Turkey’s electoral board on Wednesday rejected petitions by opposition parties to annul the outcome of a recent referendum on expanding presidential powers because of voting irregularities.
The High Electoral Board announced in a written statement its decision to reject three requests by the opposition following a 10–1 vote.
Mehmet Hadimi Yakupoglu, the main opposition Republican People’s Party’s representative at the board, said they would take the decision to the constitutional court and then to the European Court of Human Rights if necessary.
Before the electoral board’s announcement, Prime Minister Binali Yildirim said that the opposition had the right to file objections, but warned that calling for street protests was unacceptable.
Opposition parties have complained of a series of irregularities, particularly an electoral board decision to accept ballots without official stamps, as required by Turkish law. The board, however, published past rulings on the validity of unstamped ballots.
Earlier, Yildirim said that “the path to seek rights” should be limited to the courts.
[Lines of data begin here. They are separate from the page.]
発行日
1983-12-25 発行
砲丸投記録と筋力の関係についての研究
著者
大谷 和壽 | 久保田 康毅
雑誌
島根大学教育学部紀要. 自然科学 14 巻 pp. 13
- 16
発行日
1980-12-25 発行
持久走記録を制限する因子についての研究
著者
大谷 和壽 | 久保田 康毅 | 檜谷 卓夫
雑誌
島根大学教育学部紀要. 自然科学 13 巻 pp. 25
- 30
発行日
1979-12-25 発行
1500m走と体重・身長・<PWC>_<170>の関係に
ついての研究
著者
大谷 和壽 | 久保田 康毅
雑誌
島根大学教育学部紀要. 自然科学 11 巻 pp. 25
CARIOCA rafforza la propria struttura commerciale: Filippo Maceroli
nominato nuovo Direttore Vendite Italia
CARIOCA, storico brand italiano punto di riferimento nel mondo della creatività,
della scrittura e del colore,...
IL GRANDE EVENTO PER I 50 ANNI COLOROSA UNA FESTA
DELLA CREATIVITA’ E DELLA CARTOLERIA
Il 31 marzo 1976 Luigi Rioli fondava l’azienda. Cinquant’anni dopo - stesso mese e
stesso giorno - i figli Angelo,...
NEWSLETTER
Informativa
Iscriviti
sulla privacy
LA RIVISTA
“Calling people to the street is wrong and is outside the line of legitimacy,” Yildirim said, adding, “We expect the main opposition party’s leader to act more responsibly.”
Thousands have protested in Istanbul and Ankara since Sunday’s referendum, which has set into motion the transformation of Turkey’s system of government from a parliamentary to a presidential one.
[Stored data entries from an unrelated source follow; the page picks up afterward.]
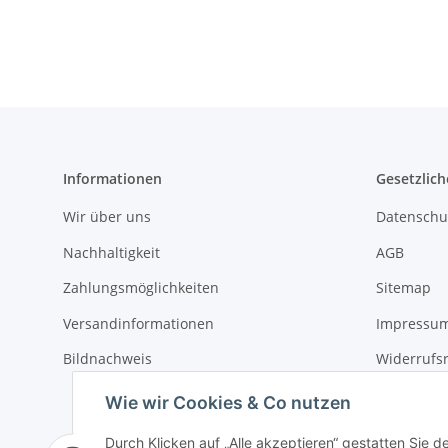
Informationen
Gesetzlich
Wir über uns
Datenschu
Nachhaltigkeit
AGB
Zahlungsmöglichkeiten
Sitemap
Versandinformationen
Impressu
Bildnachweis
Widerrufs
Erklärung 
Wie wir Cookies & Co nutzen
Durch Klicken auf „Alle akzeptieren“ gestatten Sie d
Unofficial results show a narrow win for President Recep Tayyip Erdogan’s “yes” campaign, which garnered 51.4 percent of the vote.
“The main opposition party not recognizing the results is not an acceptable thing,” Yildirim said.
The Istanbul Bar Association filed a criminal complaint against electoral board head Sadi Guven for “wrongful conduct” and “altering the result of the election.”
A prosecutor will now consider whether to press charges against Guven.
International election monitors, including from the Organization for Security and Cooperation in Europe, noted a series of irregularities, and said the decision to accept as valid ballots without official stamps undermined safeguards against fraud and was contrary to Turkish law.
Germany also expressed concern.
“The German government takes the report by the OSCE and the Council of Europe very seriously, and we expect Turkey to do so,” government spokeswoman Ulrike Demmer told reporters in Berlin. “We will follow closely how Turkey behaves on this. From the German government’s point of view, Turkey must … clear up the questions that have been raised.”
Erdogan has dismissed the criticism from the observer mission, telling the monitors that they should “know your place.”
“That the Turkish leadership didn’t like the criticism by the OSCE’s election observer mission isn’t a surprise to anyone,” German Foreign Ministry spokesman Martin Schaefer said.
“What matters for us is not so much the first reaction from whomever in Turkey, directed more at domestic politics, but whether the responsible Turkish authorities really deal seriously with the criticism voiced publicly by the OSCE election observer mission, which was meant seriously and researched seriously.”
The U.S. response has been different, with President Donald Trump calling Erdogan shortly after the referendum to congratulate him on his win.
Foreign Minister Mevlut Cavusoglu said that Erdogan and Trump would meet in person next month, before a NATO summit. Cavusoglu said that he and U.S. Secretary of State Rex Tillerson would finalize the date according to the schedules of the two presidents.